** To do **
Find every line in the records below that contains "shoulder", and copy it.

-------- Input for this task --------

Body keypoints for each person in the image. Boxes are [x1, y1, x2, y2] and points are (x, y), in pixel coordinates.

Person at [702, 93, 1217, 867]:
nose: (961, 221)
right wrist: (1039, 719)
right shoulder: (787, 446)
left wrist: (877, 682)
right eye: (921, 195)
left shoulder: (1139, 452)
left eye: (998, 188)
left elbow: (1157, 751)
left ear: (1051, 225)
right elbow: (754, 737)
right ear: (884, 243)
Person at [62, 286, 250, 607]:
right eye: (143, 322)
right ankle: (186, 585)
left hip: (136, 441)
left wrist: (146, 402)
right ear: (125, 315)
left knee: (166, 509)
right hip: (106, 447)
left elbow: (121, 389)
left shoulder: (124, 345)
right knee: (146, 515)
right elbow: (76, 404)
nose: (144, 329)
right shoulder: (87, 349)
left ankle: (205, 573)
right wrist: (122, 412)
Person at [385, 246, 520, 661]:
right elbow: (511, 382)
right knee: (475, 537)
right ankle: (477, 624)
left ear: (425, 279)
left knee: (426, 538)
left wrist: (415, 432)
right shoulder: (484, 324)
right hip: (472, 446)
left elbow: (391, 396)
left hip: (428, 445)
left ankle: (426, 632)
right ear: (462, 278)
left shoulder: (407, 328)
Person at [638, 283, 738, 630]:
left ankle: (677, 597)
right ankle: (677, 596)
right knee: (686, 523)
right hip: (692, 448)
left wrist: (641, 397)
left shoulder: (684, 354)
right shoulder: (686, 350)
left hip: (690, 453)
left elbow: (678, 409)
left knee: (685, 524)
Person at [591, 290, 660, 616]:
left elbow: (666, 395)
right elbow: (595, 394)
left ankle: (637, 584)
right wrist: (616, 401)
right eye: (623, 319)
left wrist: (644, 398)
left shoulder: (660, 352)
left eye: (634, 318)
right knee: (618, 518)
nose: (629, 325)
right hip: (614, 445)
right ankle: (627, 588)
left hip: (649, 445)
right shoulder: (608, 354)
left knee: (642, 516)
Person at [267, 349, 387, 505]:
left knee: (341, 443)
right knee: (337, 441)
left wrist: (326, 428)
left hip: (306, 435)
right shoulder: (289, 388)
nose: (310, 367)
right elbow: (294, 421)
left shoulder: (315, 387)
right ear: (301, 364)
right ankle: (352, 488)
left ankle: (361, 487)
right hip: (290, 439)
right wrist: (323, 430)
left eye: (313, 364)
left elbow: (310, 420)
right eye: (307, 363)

--------

** Answer for this exercise **
right shoulder: (787, 446)
left shoulder: (1139, 452)
left shoulder: (124, 345)
right shoulder: (87, 349)
right shoulder: (484, 324)
left shoulder: (407, 328)
left shoulder: (684, 354)
right shoulder: (686, 350)
left shoulder: (660, 352)
right shoulder: (608, 354)
right shoulder: (289, 388)
left shoulder: (315, 387)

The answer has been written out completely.